- _JOB A_
Reproduce the HIVE-8457 review request below in full, without changing anything.

####################

You are viewing a plain text version of this content. The canonical link for it is here.

Posted to dev@hive.apache.org by Chao Sun <ch...@cloudera.com> on 2014/10/24 01:56:30 UTC

Review Request 27117: HIVE-8457 - MapOperator initialization fails when multiple Spark threads is enabled [Spark Branch]

-----------------------------------------------------------
This is an automatically generated e-mail. To reply, visit:
https://reviews.apache.org/r/27117/
-----------------------------------------------------------

Review request for hive and Xuefu Zhang.


Bugs: HIVE-8457
    https://issues.apache.org/jira/browse/HIVE-8457


Repository: hive-git


Description
-------

Currently, on the Spark branch, each thread it is bound with a thread-local IOContext, which gets initialized when we generates an input HadoopRDD, and later used in MapOperator, FilterOperator, etc.
And, given the introduction of HIVE-8118, we may have multiple downstream RDDs that share the same input HadoopRDD, and we would like to have the HadoopRDD to be cached, to avoid scanning the same table multiple times. A typical case would be like the following:
     inputRDD     inputRDD
        |            |
       MT_11        MT_12
        |            |
       RT_1         RT_2
Here, MT_11 and MT_12 are MapTran from a splitted MapWork,
and RT_1 and RT_2 are two ReduceTran. Note that, this example is simplified, as we may also have ShuffleTran between MapTran and ReduceTran.

####################

- _JOB B_
Locate each line in the records that contains the string "inset", matching case, and copy those lines.

####################

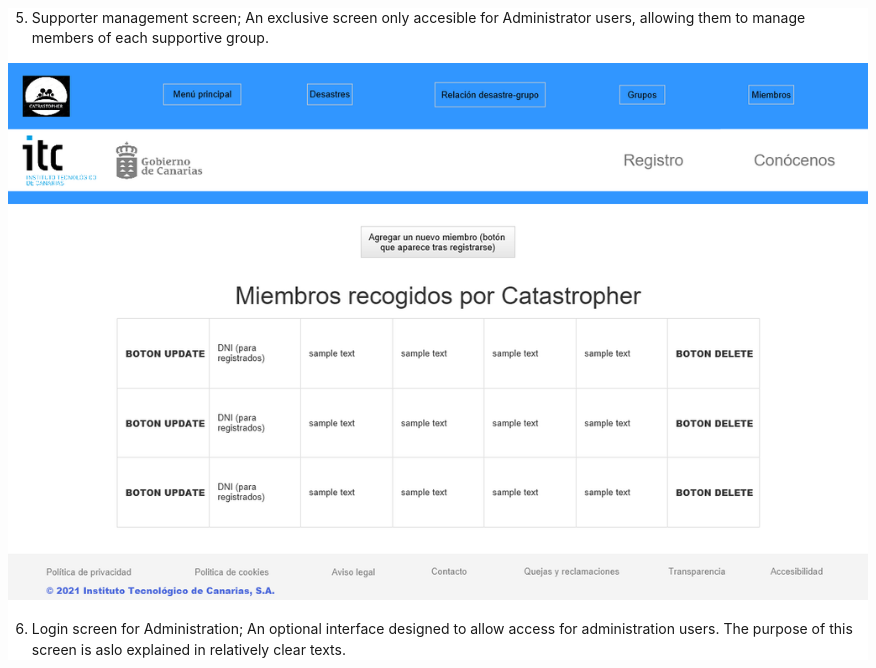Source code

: 

5. Supporter management screen; An exclusive screen only accesible for Administrator users, allowing them to manage members of each supportive group.

![table-supporter-screen](\others_prototype\table-supporter.png)



6. Login screen for Administration; An optional interface designed to allow access for administration users. The purpose of this screen is aslo explained in relatively clear texts.
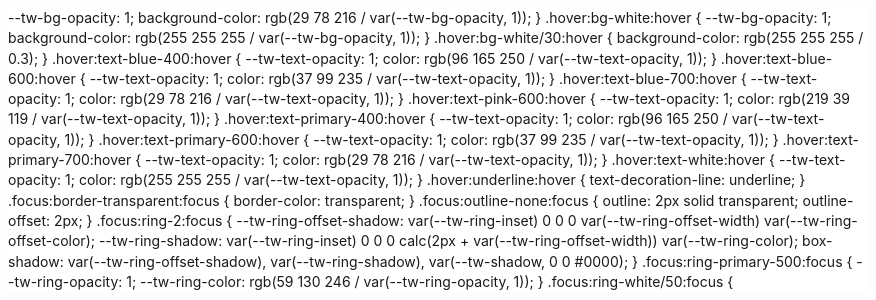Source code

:   --tw-bg-opacity: 1;
  background-color: rgb(29 78 216 / var(--tw-bg-opacity, 1));
}
.hover\:bg-white:hover {
  --tw-bg-opacity: 1;
  background-color: rgb(255 255 255 / var(--tw-bg-opacity, 1));
}
.hover\:bg-white\/30:hover {
  background-color: rgb(255 255 255 / 0.3);
}
.hover\:text-blue-400:hover {
  --tw-text-opacity: 1;
  color: rgb(96 165 250 / var(--tw-text-opacity, 1));
}
.hover\:text-blue-600:hover {
  --tw-text-opacity: 1;
  color: rgb(37 99 235 / var(--tw-text-opacity, 1));
}
.hover\:text-blue-700:hover {
  --tw-text-opacity: 1;
  color: rgb(29 78 216 / var(--tw-text-opacity, 1));
}
.hover\:text-pink-600:hover {
  --tw-text-opacity: 1;
  color: rgb(219 39 119 / var(--tw-text-opacity, 1));
}
.hover\:text-primary-400:hover {
  --tw-text-opacity: 1;
  color: rgb(96 165 250 / var(--tw-text-opacity, 1));
}
.hover\:text-primary-600:hover {
  --tw-text-opacity: 1;
  color: rgb(37 99 235 / var(--tw-text-opacity, 1));
}
.hover\:text-primary-700:hover {
  --tw-text-opacity: 1;
  color: rgb(29 78 216 / var(--tw-text-opacity, 1));
}
.hover\:text-white:hover {
  --tw-text-opacity: 1;
  color: rgb(255 255 255 / var(--tw-text-opacity, 1));
}
.hover\:underline:hover {
  text-decoration-line: underline;
}
.focus\:border-transparent:focus {
  border-color: transparent;
}
.focus\:outline-none:focus {
  outline: 2px solid transparent;
  outline-offset: 2px;
}
.focus\:ring-2:focus {
  --tw-ring-offset-shadow: var(--tw-ring-inset) 0 0 0 var(--tw-ring-offset-width) var(--tw-ring-offset-color);
  --tw-ring-shadow: var(--tw-ring-inset) 0 0 0 calc(2px + var(--tw-ring-offset-width)) var(--tw-ring-color);
  box-shadow: var(--tw-ring-offset-shadow), var(--tw-ring-shadow), var(--tw-shadow, 0 0 #0000);
}
.focus\:ring-primary-500:focus {
  --tw-ring-opacity: 1;
  --tw-ring-color: rgb(59 130 246 / var(--tw-ring-opacity, 1));
}
.focus\:ring-white\/50:focus {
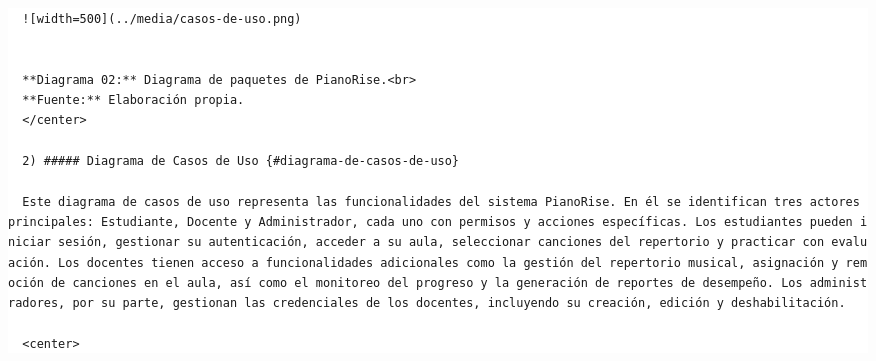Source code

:       ![width=500](../media/casos-de-uso.png)  


      **Diagrama 02:** Diagrama de paquetes de PianoRise.<br>
      **Fuente:** Elaboración propia.
      </center>

      2) ##### Diagrama de Casos de Uso {#diagrama-de-casos-de-uso}

      Este diagrama de casos de uso representa las funcionalidades del sistema PianoRise. En él se identifican tres actores principales: Estudiante, Docente y Administrador, cada uno con permisos y acciones específicas. Los estudiantes pueden iniciar sesión, gestionar su autenticación, acceder a su aula, seleccionar canciones del repertorio y practicar con evaluación. Los docentes tienen acceso a funcionalidades adicionales como la gestión del repertorio musical, asignación y remoción de canciones en el aula, así como el monitoreo del progreso y la generación de reportes de desempeño. Los administradores, por su parte, gestionan las credenciales de los docentes, incluyendo su creación, edición y deshabilitación.

      <center>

####################

- _TASK OUTPUT A_
You are viewing a plain text version of this content. The canonical link for it is here.

Posted to dev@hive.apache.org by Chao Sun <ch...@cloudera.com> on 2014/10/24 01:56:30 UTC

Review Request 27117: HIVE-8457 - MapOperator initialization fails when multiple Spark threads is enabled [Spark Branch]

-----------------------------------------------------------
This is an automatically generated e-mail. To reply, visit:
https://reviews.apache.org/r/27117/
-----------------------------------------------------------

Review request for hive and Xuefu Zhang.


Bugs: HIVE-8457
    https://issues.apache.org/jira/browse/HIVE-8457


Repository: hive-git


Description
-------

Currently, on the Spark branch, each thread it is bound with a thread-local IOContext, which gets initialized when we generates an input HadoopRDD, and later used in MapOperator, FilterOperator, etc.
And, given the introduction of HIVE-8118, we may have multiple downstream RDDs that share the same input HadoopRDD, and we would like to have the HadoopRDD to be cached, to avoid scanning the same table multiple times. A typical case would be like the following:
     inputRDD     inputRDD
        |            |
       MT_11        MT_12
        |            |
       RT_1         RT_2
Here, MT_11 and MT_12 are MapTran from a splitted MapWork,
and RT_1 and RT_2 are two ReduceTran. Note that, this example is simplified, as we may also have ShuffleTran between MapTran and ReduceTran.

- _TASK OUTPUT B_
  --tw-ring-offset-shadow: var(--tw-ring-inset) 0 0 0 var(--tw-ring-offset-width) var(--tw-ring-offset-color);
  --tw-ring-shadow: var(--tw-ring-inset) 0 0 0 calc(2px + var(--tw-ring-offset-width)) var(--tw-ring-color);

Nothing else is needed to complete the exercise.